Marine airgun noise could cause turtle trauma
Scientists from the University of Exeter are warning of the risks that seismic surveys may pose to sea turtles. Widely used in marine oil and gas exploration, seismic surveys use airguns to produce sound waves that penetrate the sea floor to map oil and gas reserves.
The review, published in the journal Biological Conservation, found that compared to marine mammals and fish, turtles are largely ignored in terms of research attention and are often omitted from policy guidelines designed to mitigate the environmental risks of seismic surveys.
Possible ramifications for turtles include behavioural changes and exclusion from critical habitats as well as potential auditory damage, as turtle hearing ranges overlap with airgun frequencies. In addition, turtles are known to become entangled in gear towed behind the survey vessel, which can lead to drowning.
Lead author Sarah Nelms from the Centre for Ecology and Conservation at the University of Exeter's Penryn Campus in Cornwall said: "By talking to oil and gas companies, seismic operators and on-board Marine Mammal Observers, as well as academics and conservationists, we had a great opportunity to gather a broad spectrum of opinions, not just one side of the story. This allowed us to access information that was not available in the published literature."
The researchers also examined policy guidelines for the mitigation of risk to marine life in seismic surveys and assessed peer-reviewed literature on the topic.
"Our study reveals the potential for seismic surveys to cause behavioural changes and physical harm to turtles and we are calling for more research to urgently fill the crucial knowledge gaps that were highlighted during our review," said Ms Nelms.
During a survey, specialised ships simultaneously fire multiple airguns while towing multiple hydrophone streamers, which can cover an area up to 700m wide and 12km long, to capture the returning sound waves. Researchers involved in the study received reports of turtles becoming entangled in the trailing tail buoys and developed a turtle guard which has been voluntarily installed by some operators. Further research could help make such preventative measures mandatory in the future.
Senior author Professor Brendan Godley, also from the University of Exeter's Centre for Ecology and Conservation, said: "Seismic surveys are occurring in the waters of at least 50 countries in which marine turtles are present and they are becoming increasingly widespread. Given the conservation status of turtles, we feel that it is important and timely to assess the level of threat posed by this global activity and highlight knowledge gaps to direct future research efforts."

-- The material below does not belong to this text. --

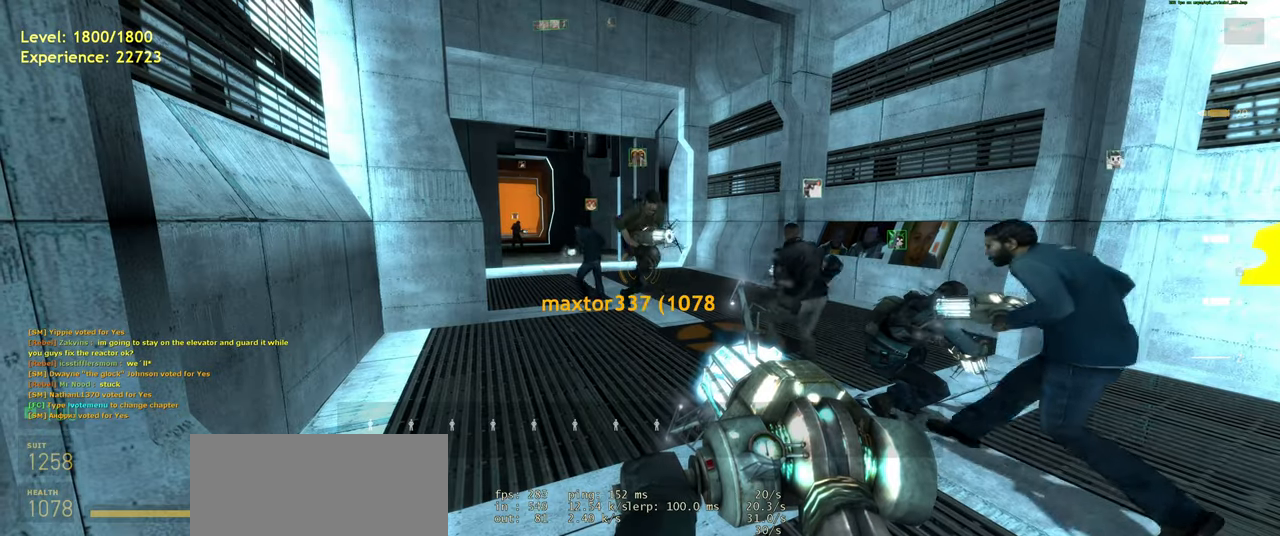
Gameplay with keyboard and mouse; each line is a JSON object with the keys and mouse buttons held at the frame after it. "events" lists presses ("down") and releases ("up") of "a", "ctrl", "d", "e", "f", "q", "r", "s", "shift", "space", "tab", "w", "mouse_left", "mouse_wheel", "mouse_right", "mouse_mb4" and "mouse_mb5" between this image and that frame as [ms after this image, input, new state], when the widget could be followed in between. "mouse_left", "mouse_wheel", "mouse_right", "mouse_mb4", "mouse_mb5" = the "left", "wheel", "right", "mb4", "mb5" buttons of the "mouse" list. No other keys are recorded. "wheel" means that the mouse wheel is clicked or scrolled. Mouse movement is not recorded.
{"keys": [], "mouse": ["left"], "events": [[400, "mouse_left", "down"]]}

"There is a great deal that could be done proactively to help improve the status quo. We are standing by to work with seismic companies and others in the oil and gas sector to this end."
The researchers hope that their findings will assist with the development of policies to minimise the impact of seismic surveys on marine turtle populations, for example ensuring that they are not carried out during sensitive times or in critical areas, such as during breeding seasons or in foraging grounds.